What is needed here is an exact reprint of every record below.
-- DATA follows --
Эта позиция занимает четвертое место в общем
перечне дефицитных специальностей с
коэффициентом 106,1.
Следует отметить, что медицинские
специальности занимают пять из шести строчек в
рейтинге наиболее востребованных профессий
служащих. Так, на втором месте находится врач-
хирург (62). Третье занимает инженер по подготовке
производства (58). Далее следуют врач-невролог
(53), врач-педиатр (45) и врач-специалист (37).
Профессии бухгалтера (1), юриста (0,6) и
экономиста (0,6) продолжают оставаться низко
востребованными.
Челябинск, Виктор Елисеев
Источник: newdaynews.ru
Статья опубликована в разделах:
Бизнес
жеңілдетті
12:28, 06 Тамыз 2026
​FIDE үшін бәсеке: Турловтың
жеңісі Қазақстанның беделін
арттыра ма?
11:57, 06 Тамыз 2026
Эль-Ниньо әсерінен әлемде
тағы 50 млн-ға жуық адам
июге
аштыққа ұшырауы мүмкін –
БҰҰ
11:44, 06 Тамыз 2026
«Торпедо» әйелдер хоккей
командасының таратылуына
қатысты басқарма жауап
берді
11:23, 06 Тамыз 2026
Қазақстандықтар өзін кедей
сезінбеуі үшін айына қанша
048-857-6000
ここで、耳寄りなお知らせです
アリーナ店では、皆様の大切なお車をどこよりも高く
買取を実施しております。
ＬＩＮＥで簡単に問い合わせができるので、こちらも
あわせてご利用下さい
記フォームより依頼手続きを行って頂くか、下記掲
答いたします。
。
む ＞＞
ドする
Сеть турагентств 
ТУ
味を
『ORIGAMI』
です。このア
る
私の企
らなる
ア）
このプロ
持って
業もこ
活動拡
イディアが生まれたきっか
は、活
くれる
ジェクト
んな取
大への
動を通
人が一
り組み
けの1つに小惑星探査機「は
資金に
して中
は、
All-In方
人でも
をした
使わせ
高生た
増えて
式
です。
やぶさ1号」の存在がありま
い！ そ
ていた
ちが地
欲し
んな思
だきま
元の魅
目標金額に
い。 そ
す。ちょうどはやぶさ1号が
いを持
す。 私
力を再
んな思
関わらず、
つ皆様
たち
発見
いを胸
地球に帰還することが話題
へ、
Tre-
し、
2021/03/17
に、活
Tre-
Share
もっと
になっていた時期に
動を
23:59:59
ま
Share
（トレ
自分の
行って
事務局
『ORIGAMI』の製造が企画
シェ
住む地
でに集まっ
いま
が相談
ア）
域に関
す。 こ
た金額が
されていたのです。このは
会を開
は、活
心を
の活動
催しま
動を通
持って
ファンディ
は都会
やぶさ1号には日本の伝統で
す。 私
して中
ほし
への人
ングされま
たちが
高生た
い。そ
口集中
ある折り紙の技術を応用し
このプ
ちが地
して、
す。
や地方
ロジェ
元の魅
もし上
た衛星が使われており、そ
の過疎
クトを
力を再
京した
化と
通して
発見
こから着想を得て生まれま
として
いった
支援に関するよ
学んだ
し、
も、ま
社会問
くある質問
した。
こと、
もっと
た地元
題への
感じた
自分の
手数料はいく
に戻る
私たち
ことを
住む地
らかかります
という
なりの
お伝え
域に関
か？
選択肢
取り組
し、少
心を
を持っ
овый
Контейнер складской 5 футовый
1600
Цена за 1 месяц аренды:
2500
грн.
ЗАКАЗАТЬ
-- DATA concluded --
* [WRITTEN ANSWER]
Эта позиция занимает четвертое место в общем
перечне дефицитных специальностей с
коэффициентом 106,1.
Следует отметить, что медицинские
специальности занимают пять из шести строчек в
рейтинге наиболее востребованных профессий
служащих. Так, на втором месте находится врач-
хирург (62). Третье занимает инженер по подготовке
производства (58). Далее следуют врач-невролог
(53), врач-педиатр (45) и врач-специалист (37).
Профессии бухгалтера (1), юриста (0,6) и
экономиста (0,6) продолжают оставаться низко
востребованными.
Челябинск, Виктор Елисеев
Источник: newdaynews.ru
Статья опубликована в разделах:
Бизнес
жеңілдетті
12:28, 06 Тамыз 2026
​FIDE үшін бәсеке: Турловтың
жеңісі Қазақстанның беделін
арттыра ма?
11:57, 06 Тамыз 2026
Эль-Ниньо әсерінен әлемде
тағы 50 млн-ға жуық адам
июге
аштыққа ұшырауы мүмкін –
БҰҰ
11:44, 06 Тамыз 2026
«Торпедо» әйелдер хоккей
командасының таратылуына
қатысты басқарма жауап
берді
11:23, 06 Тамыз 2026
Қазақстандықтар өзін кедей
сезінбеуі үшін айына қанша
048-857-6000
ここで、耳寄りなお知らせです
アリーナ店では、皆様の大切なお車をどこよりも高く
買取を実施しております。
ＬＩＮＥで簡単に問い合わせができるので、こちらも
あわせてご利用下さい
記フォームより依頼手続きを行って頂くか、下記掲
答いたします。
。
む ＞＞
ドする
Сеть турагентств 
ТУ
味を
『ORIGAMI』
です。このア
る
私の企
らなる
ア）
このプロ
持って
業もこ
活動拡
イディアが生まれたきっか
は、活
くれる
ジェクト
んな取
大への
動を通
人が一
り組み
けの1つに小惑星探査機「は
資金に
して中
は、
All-In方
人でも
をした
使わせ
高生た
増えて
式
です。
やぶさ1号」の存在がありま
い！ そ
ていた
ちが地
欲し
んな思
だきま
元の魅
目標金額に
い。 そ
す。ちょうどはやぶさ1号が
いを持
す。 私
力を再
んな思
関わらず、
つ皆様
たち
発見
いを胸
地球に帰還することが話題
へ、
Tre-
し、
2021/03/17
に、活
Tre-
Share
もっと
になっていた時期に
動を
23:59:59
ま
Share
（トレ
自分の
行って
事務局
『ORIGAMI』の製造が企画
シェ
住む地
でに集まっ
いま
が相談
ア）
域に関
す。 こ
た金額が
されていたのです。このは
会を開
は、活
心を
の活動
催しま
動を通
持って
ファンディ
は都会
やぶさ1号には日本の伝統で
す。 私
して中
ほし
への人
ングされま
たちが
高生た
い。そ
口集中
ある折り紙の技術を応用し
このプ
ちが地
して、
す。
や地方
ロジェ
元の魅
もし上
た衛星が使われており、そ
の過疎
クトを
力を再
京した
化と
通して
発見
こから着想を得て生まれま
として
いった
支援に関するよ
学んだ
し、
も、ま
社会問
くある質問
した。
こと、
もっと
た地元
題への
感じた
自分の
手数料はいく
に戻る
私たち
ことを
住む地
らかかります
という
なりの
お伝え
域に関
か？
選択肢
取り組
し、少
心を
を持っ
овый
Контейнер складской 5 футовый
1600
Цена за 1 месяц аренды:
2500
грн.
ЗАКАЗАТЬ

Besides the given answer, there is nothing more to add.